On the floor? No, I didn’t think so. You’re a tidy person by nature, and before you surrendered yourself to passion, I’m sure you found time to fold them neatly over that chair.’

  Tony Brown said nothing.

  ‘Have you ever dropped a glass tumbler, Tony?’ Crane asked.

  ‘What are you talking about now?’

  ‘You drop the tumbler, and it seems to shatter into a million pieces. You spend half an hour sweeping it up, and you’re sure you’ve got it all. Yet for days afterwards you’re finding tiny pieces of glass in places you’re amazed they ever reached. Well, blood’s a bit like that – especially when it’s spurting out of a gaping wound in the head. You think you know where it’s all gone, and then you’re surprised to find the odd drop of it in the most unexpected places.’

  ‘I don’t—’

  ‘Look at the chair, and look at the body,’ Crane said, pointing. ‘And then tell me just how unlikely you think it is that we’ll find a speck of Bradley Quirk’s blood on your clothes.’

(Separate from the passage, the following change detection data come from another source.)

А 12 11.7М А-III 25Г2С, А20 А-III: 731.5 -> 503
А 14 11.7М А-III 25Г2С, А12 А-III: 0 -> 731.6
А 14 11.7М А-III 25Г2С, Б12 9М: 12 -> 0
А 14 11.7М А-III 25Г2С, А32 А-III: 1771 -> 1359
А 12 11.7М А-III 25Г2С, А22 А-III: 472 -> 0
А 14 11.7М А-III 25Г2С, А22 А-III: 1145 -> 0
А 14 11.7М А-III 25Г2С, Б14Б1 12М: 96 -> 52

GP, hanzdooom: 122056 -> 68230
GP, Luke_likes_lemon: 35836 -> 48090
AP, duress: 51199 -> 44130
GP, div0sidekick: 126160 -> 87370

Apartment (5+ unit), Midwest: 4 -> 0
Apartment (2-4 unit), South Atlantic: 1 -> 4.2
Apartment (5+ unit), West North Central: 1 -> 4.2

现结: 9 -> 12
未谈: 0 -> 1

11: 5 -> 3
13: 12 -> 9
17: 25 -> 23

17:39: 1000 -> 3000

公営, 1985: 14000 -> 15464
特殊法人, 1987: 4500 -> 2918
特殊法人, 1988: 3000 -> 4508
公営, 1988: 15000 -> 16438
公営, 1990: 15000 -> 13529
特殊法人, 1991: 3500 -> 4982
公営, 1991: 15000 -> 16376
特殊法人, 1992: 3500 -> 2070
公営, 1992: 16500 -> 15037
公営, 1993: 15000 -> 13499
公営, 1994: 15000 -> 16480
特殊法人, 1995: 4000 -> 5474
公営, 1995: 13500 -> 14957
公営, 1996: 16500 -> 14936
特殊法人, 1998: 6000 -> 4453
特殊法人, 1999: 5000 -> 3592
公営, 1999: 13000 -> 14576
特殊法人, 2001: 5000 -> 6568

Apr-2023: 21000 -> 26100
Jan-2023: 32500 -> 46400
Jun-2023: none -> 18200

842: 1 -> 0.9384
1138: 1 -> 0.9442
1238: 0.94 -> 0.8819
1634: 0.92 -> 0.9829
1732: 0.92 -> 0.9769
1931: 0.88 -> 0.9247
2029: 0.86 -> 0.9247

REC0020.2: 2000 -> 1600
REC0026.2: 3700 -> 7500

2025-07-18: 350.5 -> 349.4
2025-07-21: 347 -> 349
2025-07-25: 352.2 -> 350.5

  ‘I want a lawyer,’ Brown said.

  ‘That’s certainly your right,’ Crane told him, ‘but what would be the point? Come on, Tony,’ he continued, in a much softer voice, ‘we know you didn’t plan to kill him, but, sooner or later, you’re going to have to admit that that’s exactly what you did do.’

  ‘You’re right,’ Tony Brown said – because what was the point of pretending any more. ‘I never planned to kill him. I thought things were going to turn out so very, very differently.’

  They are lying in bed together.

  ‘I almost didn’t come back,’ Tony says. ‘I was afraid to come back. But I’m so glad I managed to muster my courage in the end.’

  ‘So am I,’ Bradley Quirk says, ‘because if you hadn’t, we’d never have had this jolly evening.’

  ‘I want more than a jolly evening,’ Tony says. ‘I love you. I think I always have.’

  Beside him, he feels the other man’s leg tense.

  ‘Oh dear,’ Quirk exclaims.

  ‘I’ve just opened my heart to you, Bradley, and that’s all you can say?’ Tony demands.

  ‘Look, this is rather embarrassing …’ Quirk begins.

  ‘I don’t expect you to be faithful to me – not all the time,’ Tony says desperately. ‘You can have affairs, as long as I know you’ll come back to me in the end.’